See this cool leaked graphic torture video if you don’t believe me:
[The video originally attached to this comment has been deleted.–navahs]
I think we often confuse whether or not torture is wrong – it is – with whether or not the government’s use of it should be justiciable. While there are circumstances where government officials should be prosecuted for torture, my sense is that the political branches can better handle torture-as-government-policy than the courts. The use of torture can (and was) an election issue, and the taint it placed on the Bush administration helped the current administration win.
It seems to me that when torture is being used by the government for military expediency, it ought to be left as a political question. Prosecution is more appropriate when torture is being used contrary to policy (as occured at Abu Ghraib) or when torture is being used for political expediency, as has occured under oppressive regimes in other nations.
I’m not sure I agree with your distinction between torture as policy vs. torture as an abuse of policy. But even accepting this, it’s not clear that what happened at Abu Ghraib wasn’t authorized by Cheney or perhaps even Bush. The memos that permit torture pre-date the Abu Ghraib photos and torture, which makes it easy to take the logical jump that these soldiers were complying with what was US policy at the time.

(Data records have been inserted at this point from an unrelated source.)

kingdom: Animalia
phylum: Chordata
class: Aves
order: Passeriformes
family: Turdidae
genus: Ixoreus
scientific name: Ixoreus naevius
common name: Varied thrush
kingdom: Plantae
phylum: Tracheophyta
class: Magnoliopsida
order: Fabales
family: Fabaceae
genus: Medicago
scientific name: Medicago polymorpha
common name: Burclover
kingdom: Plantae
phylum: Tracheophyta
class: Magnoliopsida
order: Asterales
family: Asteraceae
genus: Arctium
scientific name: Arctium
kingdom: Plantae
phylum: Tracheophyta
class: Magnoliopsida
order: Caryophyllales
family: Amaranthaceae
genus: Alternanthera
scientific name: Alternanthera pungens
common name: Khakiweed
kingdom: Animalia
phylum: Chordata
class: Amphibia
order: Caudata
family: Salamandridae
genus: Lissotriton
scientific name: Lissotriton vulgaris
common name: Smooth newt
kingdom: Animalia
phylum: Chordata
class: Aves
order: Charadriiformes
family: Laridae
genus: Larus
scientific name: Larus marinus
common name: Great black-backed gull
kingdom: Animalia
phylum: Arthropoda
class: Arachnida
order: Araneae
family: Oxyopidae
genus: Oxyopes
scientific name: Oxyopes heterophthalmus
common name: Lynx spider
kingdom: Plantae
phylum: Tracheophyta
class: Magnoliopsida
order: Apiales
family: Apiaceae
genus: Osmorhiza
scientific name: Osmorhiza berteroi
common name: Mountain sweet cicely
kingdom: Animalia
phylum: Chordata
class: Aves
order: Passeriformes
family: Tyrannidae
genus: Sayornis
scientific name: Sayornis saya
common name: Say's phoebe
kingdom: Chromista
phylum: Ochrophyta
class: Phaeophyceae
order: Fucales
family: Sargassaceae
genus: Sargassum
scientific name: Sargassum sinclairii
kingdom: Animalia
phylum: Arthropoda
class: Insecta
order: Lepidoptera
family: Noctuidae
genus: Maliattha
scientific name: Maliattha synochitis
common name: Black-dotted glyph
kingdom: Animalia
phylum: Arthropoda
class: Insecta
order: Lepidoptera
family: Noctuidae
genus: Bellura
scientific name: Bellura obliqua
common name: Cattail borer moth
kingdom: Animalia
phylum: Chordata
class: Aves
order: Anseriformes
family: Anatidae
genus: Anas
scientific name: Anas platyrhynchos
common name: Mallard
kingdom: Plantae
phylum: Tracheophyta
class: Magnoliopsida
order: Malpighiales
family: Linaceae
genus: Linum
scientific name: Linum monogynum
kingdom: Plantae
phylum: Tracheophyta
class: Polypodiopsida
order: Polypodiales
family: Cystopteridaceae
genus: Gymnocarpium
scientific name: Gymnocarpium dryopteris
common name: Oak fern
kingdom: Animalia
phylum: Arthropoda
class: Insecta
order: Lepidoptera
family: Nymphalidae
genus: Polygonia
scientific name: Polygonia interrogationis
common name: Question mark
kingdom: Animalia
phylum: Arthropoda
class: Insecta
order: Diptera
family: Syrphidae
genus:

The reason torture as policy shouldn’t be left to the political process is two fold. First in places like Cambodia where the Khmer Rouge used it systematically to eradicate an entire class of its citizens, the political system obviously didn’t work, and that country is still rebounding from the effects of the policy. Second, in places like the US where we are signers of the Geneva Conventions, where things like waterboarding are against US law, there is no doubt in my mind that this is not just a political question. Simply because the US makes a policy decision, doesn’t mean it’s a political issue. There are rule of law issues–both domestic and international–and those need to be investigated and possibly tried in order for the US to maintain legitimacy in the Western world and be held accountable like many other nations.
What aren’t you covering graduation week? Why don’t you have someone covering the 3L grad week events?
Why haven’t you put up a post regarding anything related to the law school in its most important week of the year?
Oh wait, I just remembered, you are only here when it’s time to bitch.
Apparently “what are you doing” hasn’t figured out that this blog is not a GW law newspaper reporting current events. Why would any of the writers be paying attention to the graduation festivities when none of the writers on the blog are graduating? I believe that blog’s description reads “a mini mall of our law school thoughts.” While this phrase is far from unambiguous, I’m pretty sure that it is safe to assume that covering law school group activities is not necessarily a subset of the blog members’ thoughts. If you want graduation reporting why didn’t you submit a guest post, post activities on your own blog, or contact note bene, the actual publication of record for law school activities?
And the contributors, despite their numerous attempts, have been unable to procure any regular 3L or 1L contributors.